Thursday’s data shows the Canadian economy started 2024 on a strong note after growth stalled in the second half of last year. GDP was flat or negative on a monthly basis in four of the last six months of 2023.

More time for BoC to assess

The strong rebound could allow the Bank of Canada more time to assess whether inflation is slowing sufficiently without risking a severe downturn, though the central bank has said it does not want to stay on hold longer than needed.

Because recent inflation figures have come in below the central bank’s expectations, “it appears that much of the growth we are seeing is coming from an easing of supply constraints rather than necessarily a pick-up in underlying demand,” wrote Grantham.

“As a result, we still see scope for a gradual reduction in interest rates starting in June.”

WATCH | Bank of Canada left interest rate unchanged earlier this month: 

Bank of Canada leaves interest rate unchanged, says it’s too soon to cut

22 days ago

Duration 1:56

The Bank of Canada held its key interest rate at 5 per cent on Wednesday, with governor Tiff Macklem saying it was too soon for cuts. CBC News speaks with an economist and a couple who might be forced to sell their home if interest rates don’t come down.

The central bank has maintained its key policy rate at a 22-year high of five per cent since July, but BoC governors in March agreed that conditions for rate cuts should materialize this year if the economy evolves in line with its projections.

The bank in January forecast a growth rate of 0.5 per cent in the first quarter, and Thursday’s data keeps the economy on a path of small growth in the first three months of 2024. The BoC will release new projections along with its rate announcement on April 10.

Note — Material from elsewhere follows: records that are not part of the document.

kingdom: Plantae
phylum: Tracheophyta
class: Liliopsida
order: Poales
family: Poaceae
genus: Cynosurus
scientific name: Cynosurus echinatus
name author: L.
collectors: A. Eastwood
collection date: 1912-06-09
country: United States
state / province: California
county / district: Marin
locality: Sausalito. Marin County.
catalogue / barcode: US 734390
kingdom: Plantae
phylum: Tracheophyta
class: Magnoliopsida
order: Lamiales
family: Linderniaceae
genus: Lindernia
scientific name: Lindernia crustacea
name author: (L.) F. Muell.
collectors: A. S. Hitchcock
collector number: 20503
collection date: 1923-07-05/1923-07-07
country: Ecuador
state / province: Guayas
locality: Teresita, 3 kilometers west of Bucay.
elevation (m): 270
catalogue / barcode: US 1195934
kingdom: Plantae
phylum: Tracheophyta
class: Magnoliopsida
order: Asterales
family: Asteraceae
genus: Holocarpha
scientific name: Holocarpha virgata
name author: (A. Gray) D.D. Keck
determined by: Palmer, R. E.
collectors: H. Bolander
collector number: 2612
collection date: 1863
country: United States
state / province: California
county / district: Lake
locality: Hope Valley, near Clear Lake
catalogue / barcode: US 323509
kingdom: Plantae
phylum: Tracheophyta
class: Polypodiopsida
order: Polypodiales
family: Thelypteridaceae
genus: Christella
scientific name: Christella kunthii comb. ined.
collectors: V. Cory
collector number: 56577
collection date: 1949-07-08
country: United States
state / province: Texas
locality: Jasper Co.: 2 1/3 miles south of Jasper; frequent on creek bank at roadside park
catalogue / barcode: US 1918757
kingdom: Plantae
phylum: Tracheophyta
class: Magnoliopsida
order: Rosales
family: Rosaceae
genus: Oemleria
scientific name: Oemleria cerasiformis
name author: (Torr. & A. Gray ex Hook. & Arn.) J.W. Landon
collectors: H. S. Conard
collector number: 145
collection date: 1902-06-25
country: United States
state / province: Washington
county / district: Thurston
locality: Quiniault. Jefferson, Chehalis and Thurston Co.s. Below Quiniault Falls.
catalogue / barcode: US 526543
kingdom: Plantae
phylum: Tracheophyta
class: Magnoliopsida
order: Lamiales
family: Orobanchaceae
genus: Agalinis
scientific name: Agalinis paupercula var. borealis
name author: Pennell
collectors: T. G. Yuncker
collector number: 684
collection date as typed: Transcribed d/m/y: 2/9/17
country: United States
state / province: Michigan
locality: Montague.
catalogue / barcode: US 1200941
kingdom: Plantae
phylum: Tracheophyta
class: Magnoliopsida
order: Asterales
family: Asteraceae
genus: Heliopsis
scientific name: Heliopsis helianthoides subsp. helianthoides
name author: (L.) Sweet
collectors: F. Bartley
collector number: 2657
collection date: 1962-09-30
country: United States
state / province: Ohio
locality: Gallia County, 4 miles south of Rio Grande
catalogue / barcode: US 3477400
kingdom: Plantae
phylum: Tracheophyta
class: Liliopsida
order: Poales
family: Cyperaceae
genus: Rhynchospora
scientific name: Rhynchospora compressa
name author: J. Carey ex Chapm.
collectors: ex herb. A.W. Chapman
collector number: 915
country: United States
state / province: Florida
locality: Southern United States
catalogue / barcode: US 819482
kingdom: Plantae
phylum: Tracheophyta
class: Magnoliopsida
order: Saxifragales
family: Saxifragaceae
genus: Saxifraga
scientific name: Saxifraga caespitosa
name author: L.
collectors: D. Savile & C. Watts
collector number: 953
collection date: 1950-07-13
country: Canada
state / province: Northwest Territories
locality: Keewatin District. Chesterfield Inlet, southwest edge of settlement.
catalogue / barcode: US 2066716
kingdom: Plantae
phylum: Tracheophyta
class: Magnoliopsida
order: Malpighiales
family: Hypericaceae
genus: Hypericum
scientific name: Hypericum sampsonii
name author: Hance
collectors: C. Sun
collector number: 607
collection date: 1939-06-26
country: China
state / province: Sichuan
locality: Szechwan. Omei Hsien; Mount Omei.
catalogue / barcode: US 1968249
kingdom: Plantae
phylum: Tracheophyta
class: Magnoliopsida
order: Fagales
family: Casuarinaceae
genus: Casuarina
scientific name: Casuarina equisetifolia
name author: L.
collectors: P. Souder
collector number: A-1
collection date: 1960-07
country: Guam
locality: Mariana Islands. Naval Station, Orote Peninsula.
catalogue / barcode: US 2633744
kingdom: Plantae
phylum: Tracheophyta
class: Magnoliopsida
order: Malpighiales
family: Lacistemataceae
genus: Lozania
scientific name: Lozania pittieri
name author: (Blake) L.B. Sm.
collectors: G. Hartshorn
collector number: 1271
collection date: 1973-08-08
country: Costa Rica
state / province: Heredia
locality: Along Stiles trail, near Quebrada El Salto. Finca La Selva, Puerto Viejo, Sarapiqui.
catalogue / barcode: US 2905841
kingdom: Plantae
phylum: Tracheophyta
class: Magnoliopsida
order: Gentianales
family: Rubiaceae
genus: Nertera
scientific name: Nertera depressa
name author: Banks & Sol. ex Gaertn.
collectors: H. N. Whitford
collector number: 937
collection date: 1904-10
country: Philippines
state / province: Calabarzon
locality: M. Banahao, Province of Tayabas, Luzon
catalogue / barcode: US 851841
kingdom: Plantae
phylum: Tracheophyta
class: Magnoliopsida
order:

Growth in 18 out of 20 sectors

Growth in January was broad-based, with 18 of 20 sectors increasing in the month, StatsCan said. The agency said that real estate and the rental and leasing sectors grew for the third consecutive month, as activity at the offices of real estate agents and brokers drove the gain in January.

Overall, services-producing industries grew 0.7 per cent, while the goods-producing sector expanded 0.2 per cent.

In a preliminary estimate for February, StatsCan said GDP was likely up 0.4 per cent, helped by mining, quarrying, oil and gas extraction, manufacturing and the finance and insurance industries.